*** Dataset Section Begins ***

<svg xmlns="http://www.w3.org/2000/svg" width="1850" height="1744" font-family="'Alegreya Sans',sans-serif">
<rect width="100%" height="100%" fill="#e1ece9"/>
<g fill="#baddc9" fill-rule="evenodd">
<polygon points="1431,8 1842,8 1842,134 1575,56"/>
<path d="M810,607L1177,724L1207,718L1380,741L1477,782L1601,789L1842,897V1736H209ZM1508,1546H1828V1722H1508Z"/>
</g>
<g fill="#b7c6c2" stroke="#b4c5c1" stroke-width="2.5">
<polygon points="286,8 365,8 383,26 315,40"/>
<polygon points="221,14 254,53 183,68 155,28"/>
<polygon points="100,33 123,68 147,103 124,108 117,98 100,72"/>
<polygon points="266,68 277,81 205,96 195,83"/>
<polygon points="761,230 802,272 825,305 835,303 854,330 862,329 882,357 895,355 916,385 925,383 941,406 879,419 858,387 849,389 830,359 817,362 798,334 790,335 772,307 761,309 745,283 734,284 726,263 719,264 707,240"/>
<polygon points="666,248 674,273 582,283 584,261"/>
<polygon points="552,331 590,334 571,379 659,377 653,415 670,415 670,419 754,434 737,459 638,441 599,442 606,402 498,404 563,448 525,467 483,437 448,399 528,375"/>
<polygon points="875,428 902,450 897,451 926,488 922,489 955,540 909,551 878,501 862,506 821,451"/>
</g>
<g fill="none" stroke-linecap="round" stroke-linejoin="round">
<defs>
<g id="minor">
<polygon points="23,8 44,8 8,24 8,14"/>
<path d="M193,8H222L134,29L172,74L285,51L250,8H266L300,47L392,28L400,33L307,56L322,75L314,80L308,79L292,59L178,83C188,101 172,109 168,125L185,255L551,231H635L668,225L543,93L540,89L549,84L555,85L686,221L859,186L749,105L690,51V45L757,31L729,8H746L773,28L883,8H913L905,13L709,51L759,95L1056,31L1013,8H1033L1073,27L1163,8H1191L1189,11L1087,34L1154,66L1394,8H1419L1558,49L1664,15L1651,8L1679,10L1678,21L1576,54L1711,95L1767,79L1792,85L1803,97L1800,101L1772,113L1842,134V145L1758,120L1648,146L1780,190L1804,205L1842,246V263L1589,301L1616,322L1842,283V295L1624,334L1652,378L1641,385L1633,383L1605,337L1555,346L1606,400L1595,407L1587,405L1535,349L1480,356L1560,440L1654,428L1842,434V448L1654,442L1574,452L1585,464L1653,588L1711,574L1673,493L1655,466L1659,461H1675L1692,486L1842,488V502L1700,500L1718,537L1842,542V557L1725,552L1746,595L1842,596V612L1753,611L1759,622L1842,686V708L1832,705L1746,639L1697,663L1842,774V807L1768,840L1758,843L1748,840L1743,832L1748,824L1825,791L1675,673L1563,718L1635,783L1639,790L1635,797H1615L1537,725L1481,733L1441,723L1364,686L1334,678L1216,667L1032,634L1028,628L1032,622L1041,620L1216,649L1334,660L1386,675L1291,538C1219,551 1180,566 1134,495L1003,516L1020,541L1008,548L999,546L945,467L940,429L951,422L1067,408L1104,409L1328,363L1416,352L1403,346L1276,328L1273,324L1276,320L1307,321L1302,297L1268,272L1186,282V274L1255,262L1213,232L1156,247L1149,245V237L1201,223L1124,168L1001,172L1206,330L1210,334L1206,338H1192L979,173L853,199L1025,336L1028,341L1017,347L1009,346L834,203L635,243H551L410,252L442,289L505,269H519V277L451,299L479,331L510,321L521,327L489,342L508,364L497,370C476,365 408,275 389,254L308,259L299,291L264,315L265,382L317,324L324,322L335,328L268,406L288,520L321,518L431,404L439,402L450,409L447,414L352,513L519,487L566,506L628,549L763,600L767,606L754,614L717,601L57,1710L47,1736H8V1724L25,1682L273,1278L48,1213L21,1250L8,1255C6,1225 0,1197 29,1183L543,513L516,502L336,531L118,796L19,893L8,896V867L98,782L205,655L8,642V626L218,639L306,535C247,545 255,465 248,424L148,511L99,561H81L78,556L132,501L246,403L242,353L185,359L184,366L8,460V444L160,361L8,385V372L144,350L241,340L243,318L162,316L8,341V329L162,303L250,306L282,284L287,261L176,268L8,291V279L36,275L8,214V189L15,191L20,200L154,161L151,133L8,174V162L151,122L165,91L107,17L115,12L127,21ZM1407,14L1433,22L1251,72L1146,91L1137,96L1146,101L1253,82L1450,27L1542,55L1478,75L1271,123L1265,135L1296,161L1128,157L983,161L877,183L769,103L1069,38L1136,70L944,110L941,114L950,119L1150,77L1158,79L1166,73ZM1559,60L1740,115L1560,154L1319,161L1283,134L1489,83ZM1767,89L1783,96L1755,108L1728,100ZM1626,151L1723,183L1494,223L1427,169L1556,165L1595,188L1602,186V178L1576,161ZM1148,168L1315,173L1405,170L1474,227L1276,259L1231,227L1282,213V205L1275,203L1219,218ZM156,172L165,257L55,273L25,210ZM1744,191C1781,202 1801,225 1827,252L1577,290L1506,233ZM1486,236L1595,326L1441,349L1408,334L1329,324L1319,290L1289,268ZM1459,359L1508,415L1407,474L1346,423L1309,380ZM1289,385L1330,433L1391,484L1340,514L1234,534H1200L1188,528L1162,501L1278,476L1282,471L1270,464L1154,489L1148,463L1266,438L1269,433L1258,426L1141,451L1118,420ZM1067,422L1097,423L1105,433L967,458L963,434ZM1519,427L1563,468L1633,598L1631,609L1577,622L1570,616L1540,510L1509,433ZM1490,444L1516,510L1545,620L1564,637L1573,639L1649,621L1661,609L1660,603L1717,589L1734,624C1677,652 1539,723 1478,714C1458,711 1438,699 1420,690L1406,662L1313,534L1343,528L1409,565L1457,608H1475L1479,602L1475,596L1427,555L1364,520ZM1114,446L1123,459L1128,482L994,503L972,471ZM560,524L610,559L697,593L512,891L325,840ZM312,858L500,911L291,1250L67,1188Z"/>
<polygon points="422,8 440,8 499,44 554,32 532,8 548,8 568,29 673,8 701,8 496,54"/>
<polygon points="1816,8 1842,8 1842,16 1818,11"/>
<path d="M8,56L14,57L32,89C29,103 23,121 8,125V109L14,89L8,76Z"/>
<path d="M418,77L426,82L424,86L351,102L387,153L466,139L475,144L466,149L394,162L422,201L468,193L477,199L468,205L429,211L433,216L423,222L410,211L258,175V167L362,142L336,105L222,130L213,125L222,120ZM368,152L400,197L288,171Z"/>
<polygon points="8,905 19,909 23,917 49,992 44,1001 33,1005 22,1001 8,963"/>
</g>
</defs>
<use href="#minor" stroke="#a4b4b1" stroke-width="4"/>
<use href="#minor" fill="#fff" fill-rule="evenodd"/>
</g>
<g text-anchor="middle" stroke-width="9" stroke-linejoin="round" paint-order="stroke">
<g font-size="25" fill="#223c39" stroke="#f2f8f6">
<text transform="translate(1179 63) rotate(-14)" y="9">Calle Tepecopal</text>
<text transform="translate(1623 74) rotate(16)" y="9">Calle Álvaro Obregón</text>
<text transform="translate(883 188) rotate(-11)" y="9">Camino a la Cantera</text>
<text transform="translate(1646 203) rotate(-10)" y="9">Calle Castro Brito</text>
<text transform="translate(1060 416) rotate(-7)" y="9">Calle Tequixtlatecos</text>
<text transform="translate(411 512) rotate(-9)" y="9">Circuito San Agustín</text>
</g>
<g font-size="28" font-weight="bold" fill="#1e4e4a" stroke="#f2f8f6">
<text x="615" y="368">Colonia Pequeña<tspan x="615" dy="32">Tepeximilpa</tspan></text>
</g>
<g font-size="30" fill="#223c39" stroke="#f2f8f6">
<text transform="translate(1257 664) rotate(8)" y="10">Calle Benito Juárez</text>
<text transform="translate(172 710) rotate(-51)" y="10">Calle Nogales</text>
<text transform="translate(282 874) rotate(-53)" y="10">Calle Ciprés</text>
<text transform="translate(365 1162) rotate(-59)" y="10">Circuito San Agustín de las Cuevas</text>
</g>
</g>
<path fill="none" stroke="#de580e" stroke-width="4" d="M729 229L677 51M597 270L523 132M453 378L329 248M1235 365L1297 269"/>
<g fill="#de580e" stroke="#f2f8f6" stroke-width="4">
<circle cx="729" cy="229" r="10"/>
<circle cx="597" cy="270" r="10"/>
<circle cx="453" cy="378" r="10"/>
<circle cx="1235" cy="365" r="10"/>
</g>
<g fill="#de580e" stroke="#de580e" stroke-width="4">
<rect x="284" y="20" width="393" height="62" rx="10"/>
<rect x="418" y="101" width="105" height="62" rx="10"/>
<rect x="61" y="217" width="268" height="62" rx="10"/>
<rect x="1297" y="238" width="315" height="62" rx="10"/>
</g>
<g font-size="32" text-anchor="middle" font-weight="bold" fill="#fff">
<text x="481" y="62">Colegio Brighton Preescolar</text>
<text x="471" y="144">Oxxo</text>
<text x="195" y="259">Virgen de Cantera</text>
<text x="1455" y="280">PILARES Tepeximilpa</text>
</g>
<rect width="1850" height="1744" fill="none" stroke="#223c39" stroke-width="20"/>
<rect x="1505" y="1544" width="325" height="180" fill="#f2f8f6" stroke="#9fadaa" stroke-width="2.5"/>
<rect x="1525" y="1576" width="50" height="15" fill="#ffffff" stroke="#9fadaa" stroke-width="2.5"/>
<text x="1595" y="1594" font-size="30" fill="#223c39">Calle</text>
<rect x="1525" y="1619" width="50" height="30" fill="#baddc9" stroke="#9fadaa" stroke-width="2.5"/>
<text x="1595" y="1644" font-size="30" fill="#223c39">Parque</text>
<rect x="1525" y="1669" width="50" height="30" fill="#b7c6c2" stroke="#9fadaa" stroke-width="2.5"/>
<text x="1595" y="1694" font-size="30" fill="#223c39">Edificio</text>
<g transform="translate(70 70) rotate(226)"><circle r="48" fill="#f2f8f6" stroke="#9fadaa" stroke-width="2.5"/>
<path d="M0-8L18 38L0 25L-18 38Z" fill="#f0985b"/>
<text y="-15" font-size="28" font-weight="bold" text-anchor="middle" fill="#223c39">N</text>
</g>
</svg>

*** Dataset Section Ends ***

* _Task description_: Using the listing above, show every line that includes the string "middle".

* _Answer box_:
<g text-anchor="middle" stroke-width="9" stroke-linejoin="round" paint-order="stroke">
<g font-size="32" text-anchor="middle" font-weight="bold" fill="#fff">
<text y="-15" font-size="28" font-weight="bold" text-anchor="middle" fill="#223c39">N</text>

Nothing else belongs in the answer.